The hospital authorities and the ethical committee decided not to proceed with this transplant in the circumstances that were revealed.

It wrote a letter to authorisation committee in confidence informing about the outcome. No other action was taken. Some of the treating doctors were not happy with the decision.

Case 3: Destitute Donation

A 17 years old unmarried girl from a destitute home is admitted to local hospital in a state shock. There is a vague possibility of an early abortion 2 weeks previously but no evidence is available. Her condition gradually worsens and she slips in a state of irreversible coma requiring ventilatory support. She is declared brain dead after 3 days of ICU care. The social worker in-charge of destitute home is keen that the hospital should proceed and retrieve her organs?


Are there any legal problems envisaged if organ donation takes place?

What actually happened?

The hospital authorities felt there was no legal problem. The history of abortion was not substantiated by clinical findings, hence it allowed organ donation to proceed.

On Laparotomy incision however she was found to have ascites associated with multiple nodularity, a diagnosis of Tuberculosis was made. This had alluded the clinicians pre-operatively. Retrospectively it was felt she had slipped into a state of irreversible coma followed by brain death from this condition. Only eyes were retrieved.

Case 4: Gracious Act with Aftershocks

Six members of a family involved in an RTA are brought to a local hospital. The husband and wife are admitted to ICU with head injury.

Two members of the family are declared dead after failed resuscitation in casualty. The eldest son - 24 years and his sister - 26 years escape with minor scalp injury.

On day 5 the mother is declared brain dead and the father recovers and is shifted to the ward, however he is not in the best of mental state.

The son and daughter request the doctor not to disclose details to the father about their mother's condition. They also wish to donate her organs before the ventilators are switched off. Organ donation proceeds successfully.

After about 8 months the hospital receives a legal notice from lawyer. The father sues the hospital for taking organs of his wife without his consent and making money in exchange of organs, he also demands a veiled compensation to settle the case out of court.


  1. Were the doctors right in proceeding with the organ donation without consent of husband?
  2. Has the case any legal implications?

What actually happened -

The retrieved organs were shared among three different hospitals. The lawyers were consulted and it was decided to send a polite reply to the husband explaining about the circumstances and how the organs were shared among different hospitals and the renewed lease of life it had given to five different people. The THO act copy was also enclosed to clarify that it was illegal to demand any compensation for organs.

The consent was perfectly legal under the circumstances as the son was the only legal next to kin available at that time.
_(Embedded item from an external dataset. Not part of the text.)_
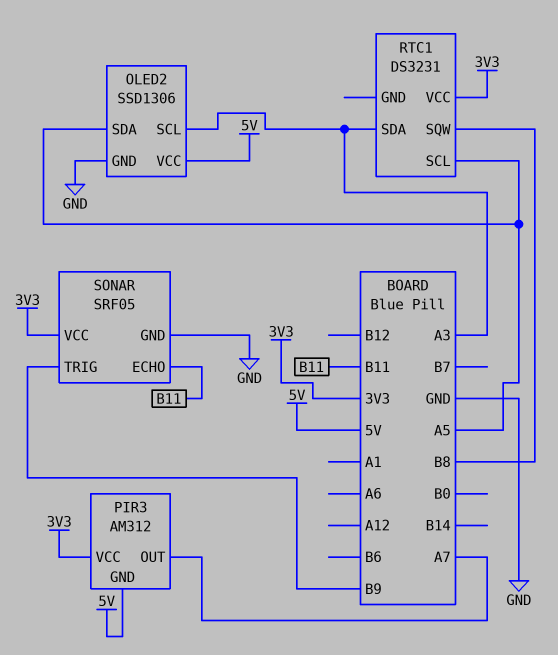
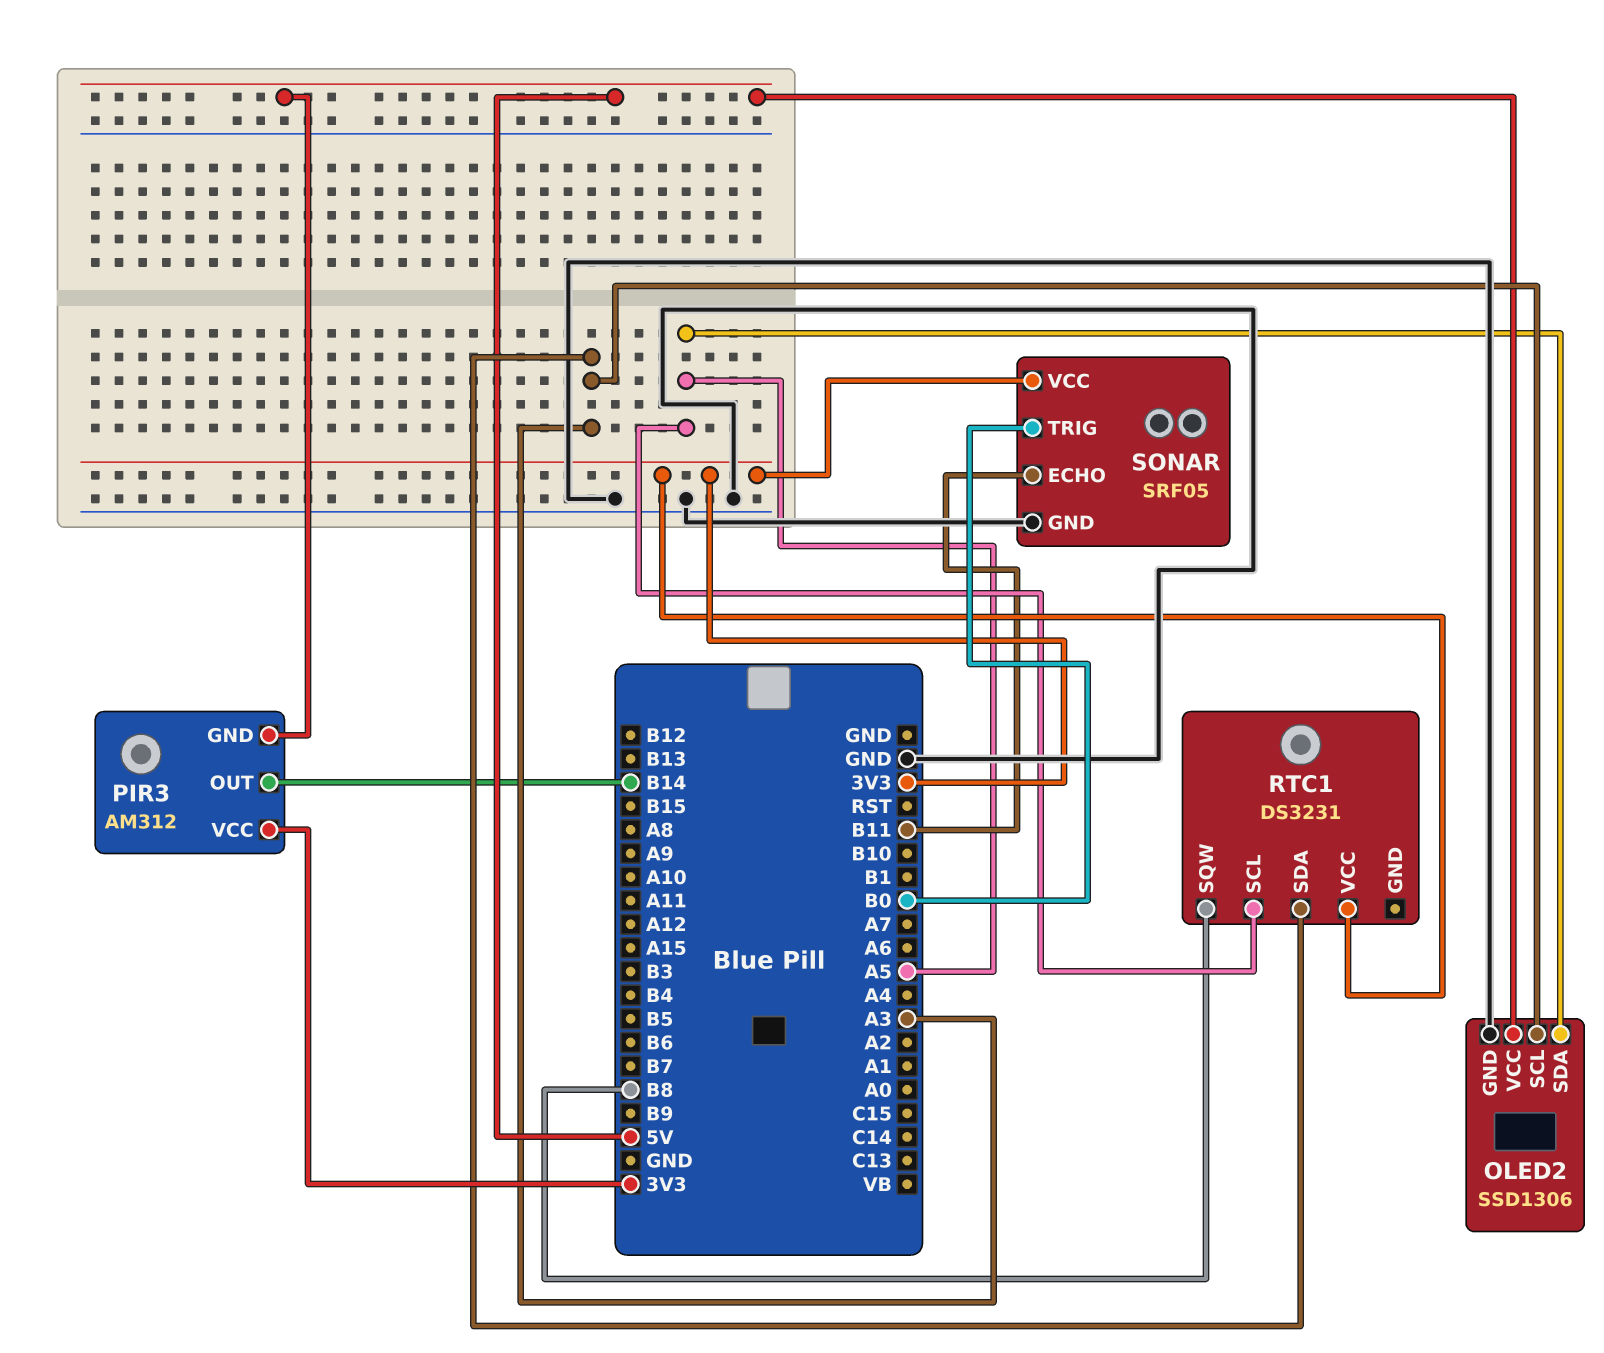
PIR3 pin OUT: A7 -> B14
SONAR pin TRIG: B9 -> B0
No reply was received and the case died a natural death.

Case 5: Hang or Harvest

18 years old female recently married was brought to casualty in an unconscious state on a Saturday morning during the last general elections weekend. She had been married for 18 months. She was hypotensive (70/50) and unresponsive. She was found by relatives hanging in the bedroom. Resuscitated and ventilated for 2 days. She was declared brain dead on day 3. Family members agreed for organ donation.


  1. Will you proceed with the request to harvest the organs?
  2. What are medico-legal implications if any?

What actually happened -

Under the Indian Penal Code - Any cause of death in a women that is unnatural and that which happens within seven years of marriage should be considered a homicide unless proved otherwise.

The request for organ donation was put on hold and the Police were contacted. The Forensic dept was consulted and they informed that if the Tahasildar or Magistrate of the area consented, organ donation could still proceed if the organs were not required for Forensic purposes.

Repeated attempts at contacting the authorities failed due to General Elections and efforts to obtain organs were abandoned.